もし私が中学生の頃に真理さんのうたに出会っていたら、アルバムで聴ける真理さんのうたの広がりを知らなかったかもしれません。


40周年祝賀会。

 ひこうき雲様 40周年祝賀会について少々書かせてください。

 誰にも迷惑が及ばない範囲で当方なりに大いに楽しんでまいりました。笑
 あるファンによる「夏を忘れた海」ピアノ演奏がとりわけ印象深かったです。素人演奏だと演奏者ご本人はご謙遜でしたが結構な腕前で、真理様もしんみり聴き入って涙する場面もございました。
 この曲は季節柄ということもありましょうが、愛好するファンが多いのでしょうね。先日のライブトンネルでも再現された3コンサートいずれでも(当方の記憶では)「夏を忘れた海」録音が聴けましたから。ほかの曲ではなく、この曲でなければならないなにかがあるのでしょう。
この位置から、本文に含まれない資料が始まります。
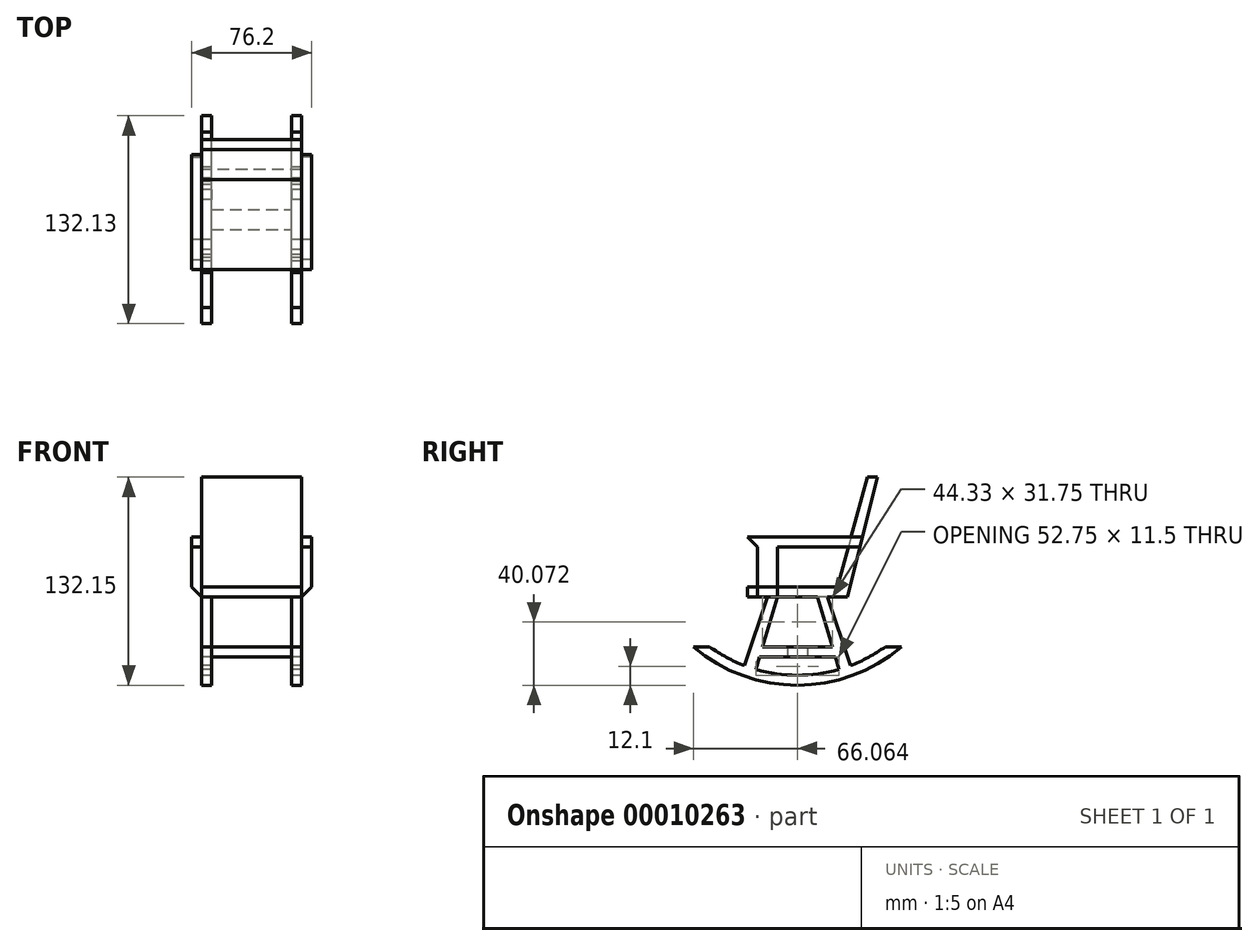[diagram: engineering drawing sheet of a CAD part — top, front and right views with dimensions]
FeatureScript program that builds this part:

 映画「虹をわたって」もとても楽しい作品でした。当方は横浜にはあまり馴染みはないのですが、おくわしい人が観れば当時と現在とを比べて面白い発見があるのではないかと思いました。真理様の着こなす衣裳がどれもこれも素敵で、目が離せませんでした。
 先日ちょっとふれましたが、この映画は台本段階でけっこう変更が多かったようで、完成した作品と台本とがかなりちがっていて興味深いです。台本にはあった「虹をわたって」の肝腎の「虹」が完成品では消えてしまっているのです。

Re: 40周年祝賀会。

shiolaboさん

祝賀会の様子教えていただきありがとうございます。
とても良い会になったようですね。
shiolaboさんも真理さんに写真をプレゼントされたとか。どんな写真だったのでしょう?

「夏を忘れた海」を弾かれたのは太田さんですね。Youtubeでもいくつか聴けますし、ブログも開かれていますね。http://ameblo.jp/tadashiohta/entry-11035198386.html
私はまだコメントしたことはありませんがなかなかいい演奏です。

映画「虹をわたって」もニュープリントでとてもきれいで良かったようですね。